◆ Directions: Whenever a line of the entries below holds the string "should", copy that line and return it.

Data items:

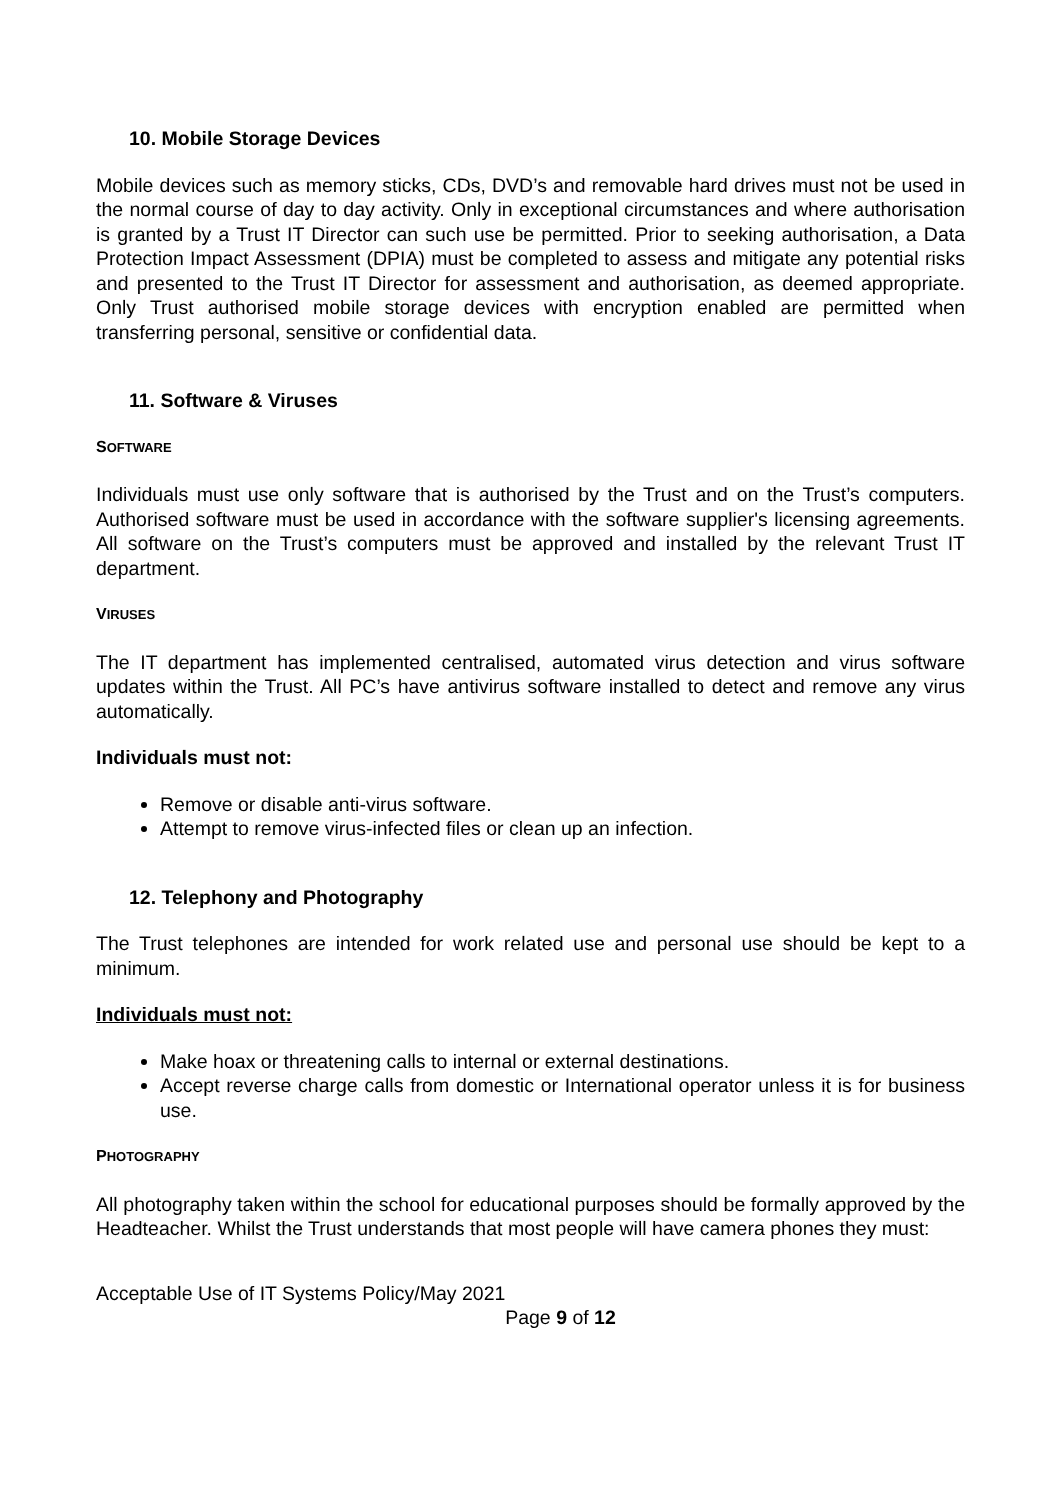10. Mobile Storage Devices
Mobile devices such as memory sticks, CDs, DVD’s and removable hard drives must not be used in the normal course of day to day activity. Only in exceptional circumstances and where authorisation is granted by a Trust IT Director can such use be permitted. Prior to seeking authorisation, a Data Protection Impact Assessment (DPIA) must be completed to assess and mitigate any potential risks and presented to the Trust IT Director for assessment and authorisation, as deemed appropriate. Only Trust authorised mobile storage devices with encryption enabled are permitted when transferring personal, sensitive or confidential data.
11. Software & Viruses
SOFTWARE
Individuals must use only software that is authorised by the Trust and on the Trust’s computers. Authorised software must be used in accordance with the software supplier's licensing agreements. All software on the Trust’s computers must be approved and installed by the relevant Trust IT department.
VIRUSES
The IT department has implemented centralised, automated virus detection and virus software updates within the Trust. All PC’s have antivirus software installed to detect and remove any virus automatically.
Individuals must not:
Remove or disable anti-virus software.
Attempt to remove virus-infected files or clean up an infection.
12. Telephony and Photography
The Trust telephones are intended for work related use and personal use should be kept to a minimum.
Individuals must not:
Make hoax or threatening calls to internal or external destinations.
Accept reverse charge calls from domestic or International operator unless it is for business use.
PHOTOGRAPHY
All photography taken within the school for educational purposes should be formally approved by the Headteacher. Whilst the Trust understands that most people will have camera phones they must:
Acceptable Use of IT Systems Policy/May 2021
Page 9 of 12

◆ Response to the task:
The Trust telephones are intended for work related use and personal use should be kept to a minimum.
All photography taken within the school for educational purposes should be formally approved by the Headteacher. Whilst the Trust understands that most people will have camera phones they must:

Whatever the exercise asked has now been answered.